Your goal: Taking the line with "Поделиться новостью на РБК" as the first and the last line of the entries as the final one, copy that span exactly.

** Opening Dataset extract block **

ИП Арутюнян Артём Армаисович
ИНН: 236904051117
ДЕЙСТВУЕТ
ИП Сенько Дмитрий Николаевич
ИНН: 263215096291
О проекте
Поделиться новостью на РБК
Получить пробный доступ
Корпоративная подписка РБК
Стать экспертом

** Closing Dataset extract block **

Exercise solution:
Поделиться новостью на РБК
Получить пробный доступ
Корпоративная подписка РБК
Стать экспертом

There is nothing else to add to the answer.